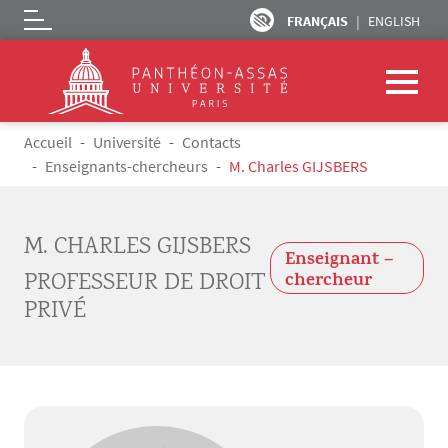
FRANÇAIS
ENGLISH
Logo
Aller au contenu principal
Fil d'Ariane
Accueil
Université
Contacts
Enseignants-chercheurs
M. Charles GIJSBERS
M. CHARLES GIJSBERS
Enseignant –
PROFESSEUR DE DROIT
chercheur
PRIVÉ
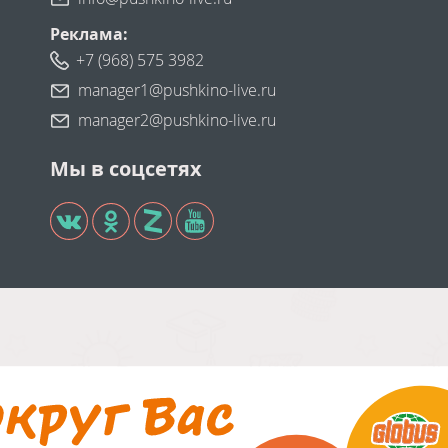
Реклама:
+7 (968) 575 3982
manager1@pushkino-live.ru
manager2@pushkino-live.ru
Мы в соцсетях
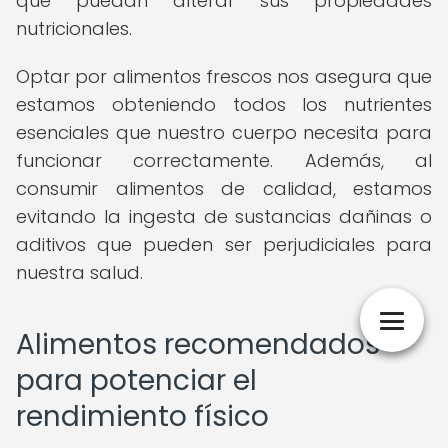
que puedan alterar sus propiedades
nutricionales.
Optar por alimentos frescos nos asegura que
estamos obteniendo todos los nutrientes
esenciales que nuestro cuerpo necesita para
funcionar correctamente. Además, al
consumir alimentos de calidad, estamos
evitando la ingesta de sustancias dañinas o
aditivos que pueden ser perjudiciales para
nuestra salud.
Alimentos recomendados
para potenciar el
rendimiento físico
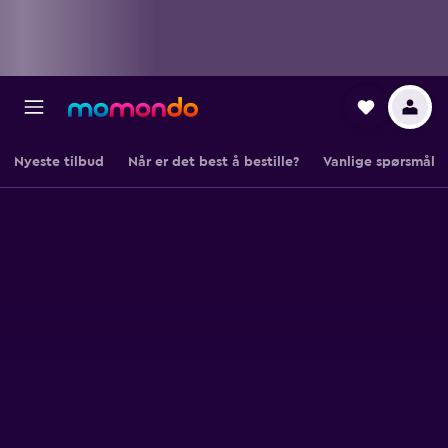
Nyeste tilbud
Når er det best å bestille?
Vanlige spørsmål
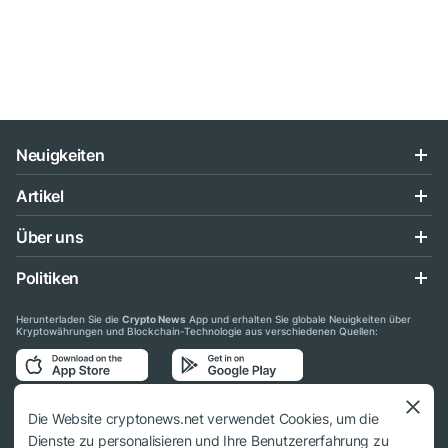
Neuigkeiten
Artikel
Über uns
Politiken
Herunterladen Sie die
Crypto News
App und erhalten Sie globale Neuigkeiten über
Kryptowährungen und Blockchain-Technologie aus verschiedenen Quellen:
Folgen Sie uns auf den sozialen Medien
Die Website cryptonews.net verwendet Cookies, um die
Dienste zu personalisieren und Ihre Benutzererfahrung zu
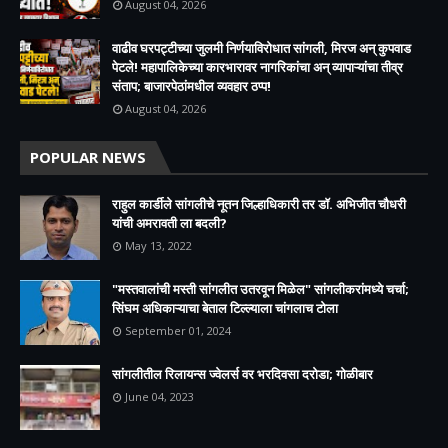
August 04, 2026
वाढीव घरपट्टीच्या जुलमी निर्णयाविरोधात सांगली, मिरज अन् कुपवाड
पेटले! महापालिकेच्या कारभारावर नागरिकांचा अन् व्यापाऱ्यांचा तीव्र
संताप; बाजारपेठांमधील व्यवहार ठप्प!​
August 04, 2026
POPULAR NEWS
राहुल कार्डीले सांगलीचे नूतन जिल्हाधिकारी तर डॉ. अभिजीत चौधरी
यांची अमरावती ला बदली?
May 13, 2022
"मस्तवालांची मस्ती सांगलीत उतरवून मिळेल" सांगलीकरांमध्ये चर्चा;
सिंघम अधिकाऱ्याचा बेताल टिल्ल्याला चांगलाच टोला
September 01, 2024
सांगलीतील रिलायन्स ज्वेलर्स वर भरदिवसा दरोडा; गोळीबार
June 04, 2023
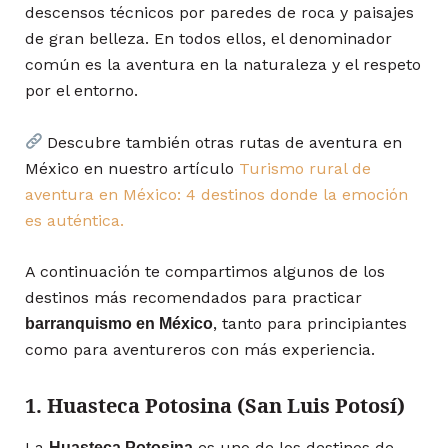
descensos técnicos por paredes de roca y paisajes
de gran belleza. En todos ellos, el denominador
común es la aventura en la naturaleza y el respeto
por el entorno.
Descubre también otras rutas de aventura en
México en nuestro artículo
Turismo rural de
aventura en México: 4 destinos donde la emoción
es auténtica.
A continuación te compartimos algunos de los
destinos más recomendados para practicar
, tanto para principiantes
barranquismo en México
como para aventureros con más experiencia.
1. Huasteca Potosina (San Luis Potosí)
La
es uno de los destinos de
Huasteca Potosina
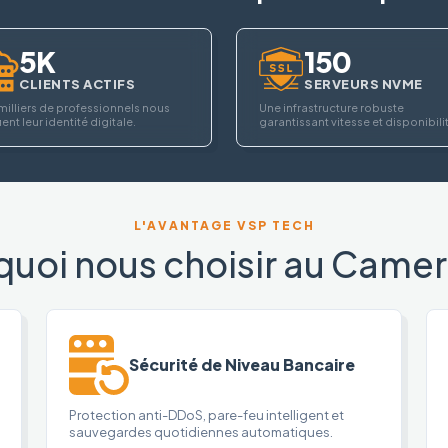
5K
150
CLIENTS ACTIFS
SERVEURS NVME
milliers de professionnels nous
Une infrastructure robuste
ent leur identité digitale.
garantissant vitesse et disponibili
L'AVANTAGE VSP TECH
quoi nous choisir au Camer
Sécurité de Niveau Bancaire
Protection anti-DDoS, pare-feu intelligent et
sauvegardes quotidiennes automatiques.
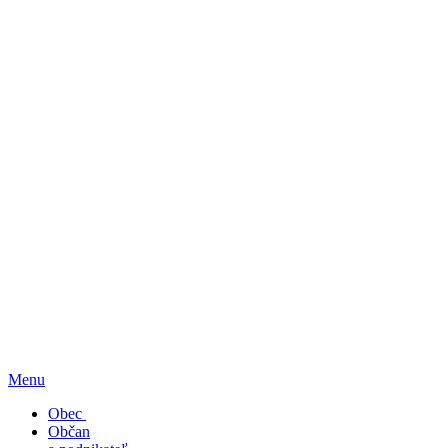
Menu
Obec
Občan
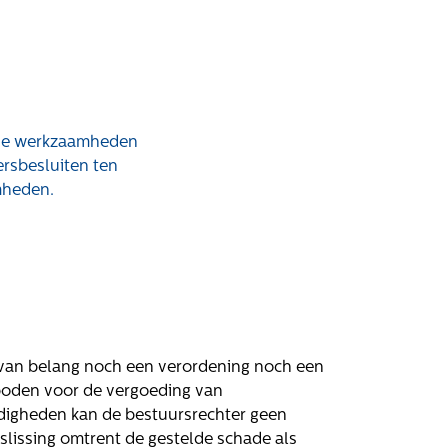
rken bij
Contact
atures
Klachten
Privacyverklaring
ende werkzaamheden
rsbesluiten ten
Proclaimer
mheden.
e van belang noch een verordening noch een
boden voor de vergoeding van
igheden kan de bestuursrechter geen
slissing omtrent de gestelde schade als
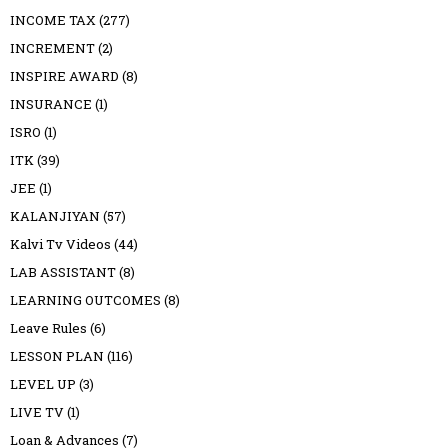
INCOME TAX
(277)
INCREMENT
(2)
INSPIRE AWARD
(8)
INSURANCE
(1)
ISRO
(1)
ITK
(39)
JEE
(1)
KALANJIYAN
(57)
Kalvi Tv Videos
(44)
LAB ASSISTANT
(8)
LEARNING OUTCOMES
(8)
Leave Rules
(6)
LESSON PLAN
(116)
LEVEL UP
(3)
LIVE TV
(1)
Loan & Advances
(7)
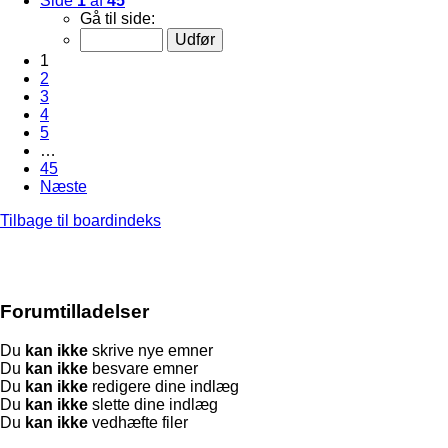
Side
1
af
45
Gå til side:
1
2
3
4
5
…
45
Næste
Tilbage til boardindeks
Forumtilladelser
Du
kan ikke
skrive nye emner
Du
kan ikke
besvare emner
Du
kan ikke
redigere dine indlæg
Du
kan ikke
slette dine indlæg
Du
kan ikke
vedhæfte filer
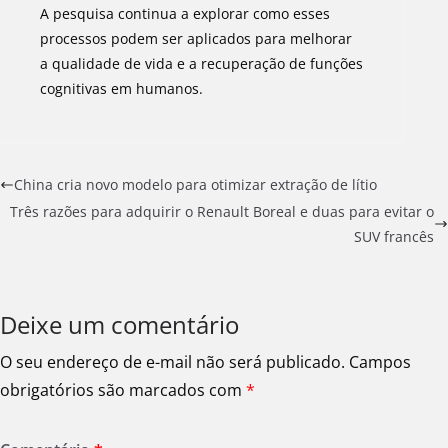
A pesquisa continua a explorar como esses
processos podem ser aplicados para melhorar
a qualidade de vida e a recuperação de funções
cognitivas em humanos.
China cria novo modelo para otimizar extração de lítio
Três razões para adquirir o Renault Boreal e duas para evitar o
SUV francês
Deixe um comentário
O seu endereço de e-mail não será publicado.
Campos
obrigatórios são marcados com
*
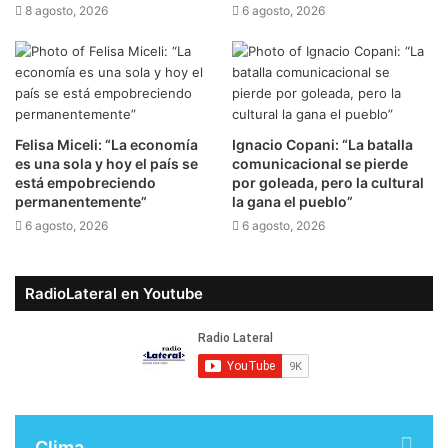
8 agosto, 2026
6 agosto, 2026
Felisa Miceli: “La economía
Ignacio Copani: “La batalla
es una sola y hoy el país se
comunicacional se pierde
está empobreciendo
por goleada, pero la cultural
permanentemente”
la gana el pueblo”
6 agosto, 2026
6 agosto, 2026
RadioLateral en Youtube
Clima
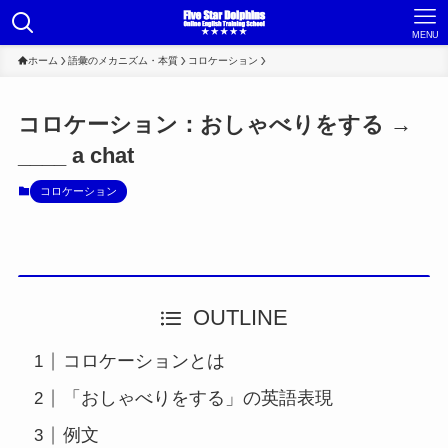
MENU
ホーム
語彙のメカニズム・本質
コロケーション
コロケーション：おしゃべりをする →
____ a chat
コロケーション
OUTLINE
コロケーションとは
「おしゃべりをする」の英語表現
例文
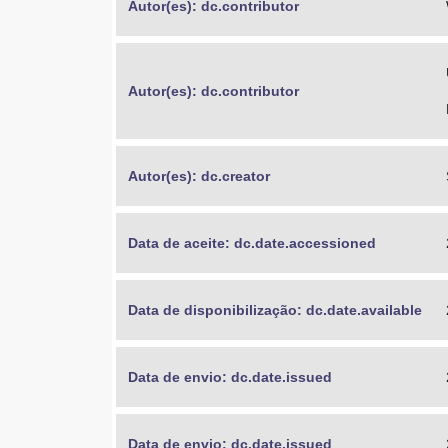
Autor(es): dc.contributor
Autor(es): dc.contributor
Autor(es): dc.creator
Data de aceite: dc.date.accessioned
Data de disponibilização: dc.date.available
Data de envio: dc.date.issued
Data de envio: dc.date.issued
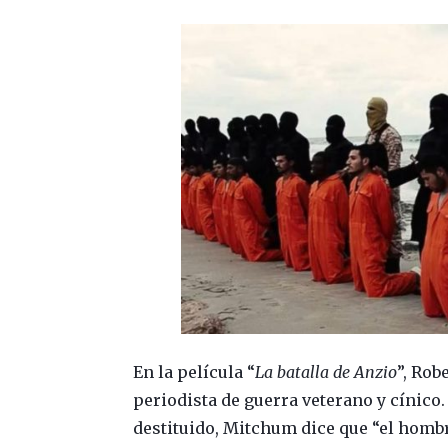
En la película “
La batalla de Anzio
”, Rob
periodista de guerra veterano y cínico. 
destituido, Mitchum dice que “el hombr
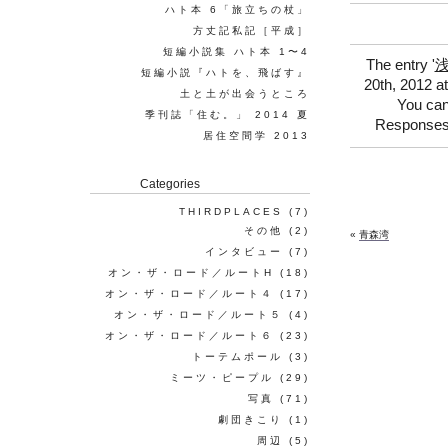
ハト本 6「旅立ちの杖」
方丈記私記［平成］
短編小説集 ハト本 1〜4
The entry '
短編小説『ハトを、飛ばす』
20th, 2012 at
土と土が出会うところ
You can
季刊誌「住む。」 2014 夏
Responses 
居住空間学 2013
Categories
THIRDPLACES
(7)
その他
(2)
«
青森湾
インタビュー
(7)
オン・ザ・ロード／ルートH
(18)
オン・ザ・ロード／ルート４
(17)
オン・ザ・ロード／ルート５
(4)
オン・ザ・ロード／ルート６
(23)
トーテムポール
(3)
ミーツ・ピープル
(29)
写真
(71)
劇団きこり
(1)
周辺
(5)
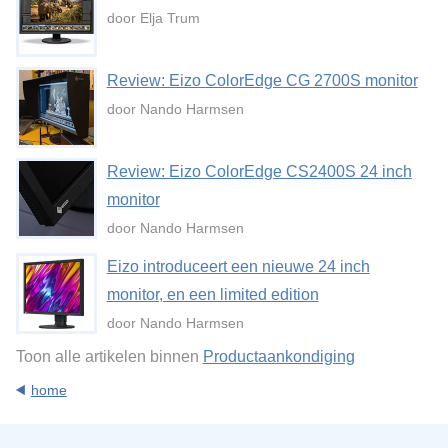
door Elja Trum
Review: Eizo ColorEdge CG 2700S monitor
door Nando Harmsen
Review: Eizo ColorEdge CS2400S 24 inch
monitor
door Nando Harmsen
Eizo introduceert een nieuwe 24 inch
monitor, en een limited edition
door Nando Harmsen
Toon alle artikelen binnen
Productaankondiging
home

• **TO DO**: Copy every line of text in the listing above without any changes, and leave the pictures out.

• **OUTPUT OF THE TASK**:
FRANÇAIS
ENGLISH
Logo
Aller au contenu principal
Fil d'Ariane
Accueil
Université
Contacts
Enseignants-chercheurs
M. Charles GIJSBERS
M. CHARLES GIJSBERS
Enseignant –
PROFESSEUR DE DROIT
chercheur
PRIVÉ
Реклама:
+7 (968) 575 3982
manager1@pushkino-live.ru
manager2@pushkino-live.ru
Мы в соцсетях
que puedan alterar sus propiedades
nutricionales.
Optar por alimentos frescos nos asegura que
estamos obteniendo todos los nutrientes
esenciales que nuestro cuerpo necesita para
funcionar correctamente. Además, al
consumir alimentos de calidad, estamos
evitando la ingesta de sustancias dañinas o
aditivos que pueden ser perjudiciales para
nuestra salud.
Alimentos recomendados
para potenciar el
rendimiento físico
Nyeste tilbud
Når er det best å bestille?
Vanlige spørsmål
Neuigkeiten
Artikel
Über uns
Politiken
Herunterladen Sie die
Crypto News
App und erhalten Sie globale Neuigkeiten über
Kryptowährungen und Blockchain-Technologie aus verschiedenen Quellen:
Folgen Sie uns auf den sozialen Medien
Die Website cryptonews.net verwendet Cookies, um die
Dienste zu personalisieren und Ihre Benutzererfahrung zu
August 04, 2026
वाढीव घरपट्टीच्या जुलमी निर्णयाविरोधात सांगली, मिरज अन् कुपवाड
पेटले! महापालिकेच्या कारभारावर नागरिकांचा अन् व्यापाऱ्यांचा तीव्र
संताप; बाजारपेठांमधील व्यवहार ठप्प!​
August 04, 2026
POPULAR NEWS
राहुल कार्डीले सांगलीचे नूतन जिल्हाधिकारी तर डॉ. अभिजीत चौधरी
यांची अमरावती ला बदली?
May 13, 2022
"मस्तवालांची मस्ती सांगलीत उतरवून मिळेल" सांगलीकरांमध्ये चर्चा;
सिंघम अधिकाऱ्याचा बेताल टिल्ल्याला चांगलाच टोला
September 01, 2024
सांगलीतील रिलायन्स ज्वेलर्स वर भरदिवसा दरोडा; गोळीबार
June 04, 2023
descensos técnicos por paredes de roca y paisajes
de gran belleza. En todos ellos, el denominador
común es la aventura en la naturaleza y el respeto
por el entorno.
Descubre también otras rutas de aventura en
México en nuestro artículo
Turismo rural de
aventura en México: 4 destinos donde la emoción
es auténtica.
A continuación te compartimos algunos de los
destinos más recomendados para practicar
, tanto para principiantes
barranquismo en México
como para aventureros con más experiencia.
1. Huasteca Potosina (San Luis Potosí)
La
es uno de los destinos de
Huasteca Potosina
5K
150
CLIENTS ACTIFS
SERVEURS NVME
milliers de professionnels nous
Une infrastructure robuste
ent leur identité digitale.
garantissant vitesse et disponibili
L'AVANTAGE VSP TECH
quoi nous choisir au Camer
Sécurité de Niveau Bancaire
Protection anti-DDoS, pare-feu intelligent et
sauvegardes quotidiennes automatiques.
Menu
Obec
Občan
rken bij
Contact
atures
Klachten
Privacyverklaring
ende werkzaamheden
rsbesluiten ten
Proclaimer
mheden.
e van belang noch een verordening noch een
boden voor de vergoeding van
igheden kan de bestuursrechter geen
slissing omtrent de gestelde schade als
INCOME TAX
(277)
INCREMENT
(2)
INSPIRE AWARD
(8)
INSURANCE
(1)
ISRO
(1)
ITK
(39)
JEE
(1)
KALANJIYAN
(57)
Kalvi Tv Videos
(44)
LAB ASSISTANT
(8)
LEARNING OUTCOMES
(8)
Leave Rules
(6)
LESSON PLAN
(116)
LEVEL UP
(3)
LIVE TV
(1)
Loan & Advances
(7)
Side
1
af
45
Gå til side:
1
2
3
4
5
…
45
Næste
Tilbage til boardindeks
Forumtilladelser
Du
kan ikke
skrive nye emner
Du
kan ikke
besvare emner
Du
kan ikke
redigere dine indlæg
Du
kan ikke
slette dine indlæg
Du
kan ikke
vedhæfte filer
A pesquisa continua a explorar como esses
processos podem ser aplicados para melhorar
a qualidade de vida e a recuperação de funções
cognitivas em humanos.
China cria novo modelo para otimizar extração de lítio
Três razões para adquirir o Renault Boreal e duas para evitar o
SUV francês
Deixe um comentário
O seu endereço de e-mail não será publicado.
Campos
obrigatórios são marcados com
*
8 agosto, 2026
6 agosto, 2026
Felisa Miceli: “La economía
Ignacio Copani: “La batalla
es una sola y hoy el país se
comunicacional se pierde
está empobreciendo
por goleada, pero la cultural
permanentemente”
la gana el pueblo”
6 agosto, 2026
6 agosto, 2026
RadioLateral en Youtube
Clima
MENU
ホーム
語彙のメカニズム・本質
コロケーション
コロケーション：おしゃべりをする →
____ a chat
コロケーション
OUTLINE
コロケーションとは
「おしゃべりをする」の英語表現
例文
Autor(es): dc.contributor
Autor(es): dc.contributor
Autor(es): dc.creator
Data de aceite: dc.date.accessioned
Data de disponibilização: dc.date.available
Data de envio: dc.date.issued
Data de envio: dc.date.issued
En la película “
La batalla de Anzio
”, Rob
periodista de guerra veterano y cínico. 
destituido, Mitchum dice que “el hombr
ハト本 6「旅立ちの杖」
方丈記私記［平成］
短編小説集 ハト本 1〜4
The entry '
短編小説『ハトを、飛ばす』
20th, 2012 at
土と土が出会うところ
You can
季刊誌「住む。」 2014 夏
Responses 
居住空間学 2013
Categories
THIRDPLACES
(7)
その他
(2)
«
青森湾
インタビュー
(7)
オン・ザ・ロード／ルートH
(18)
オン・ザ・ロード／ルート４
(17)
オン・ザ・ロード／ルート５
(4)
オン・ザ・ロード／ルート６
(23)
トーテムポール
(3)
ミーツ・ピープル
(29)
写真
(71)
劇団きこり
(1)
周辺
(5)
door Elja Trum
Review: Eizo ColorEdge CG 2700S monitor
door Nando Harmsen
Review: Eizo ColorEdge CS2400S 24 inch
monitor
door Nando Harmsen
Eizo introduceert een nieuwe 24 inch
monitor, en een limited edition
door Nando Harmsen
Toon alle artikelen binnen
Productaankondiging
home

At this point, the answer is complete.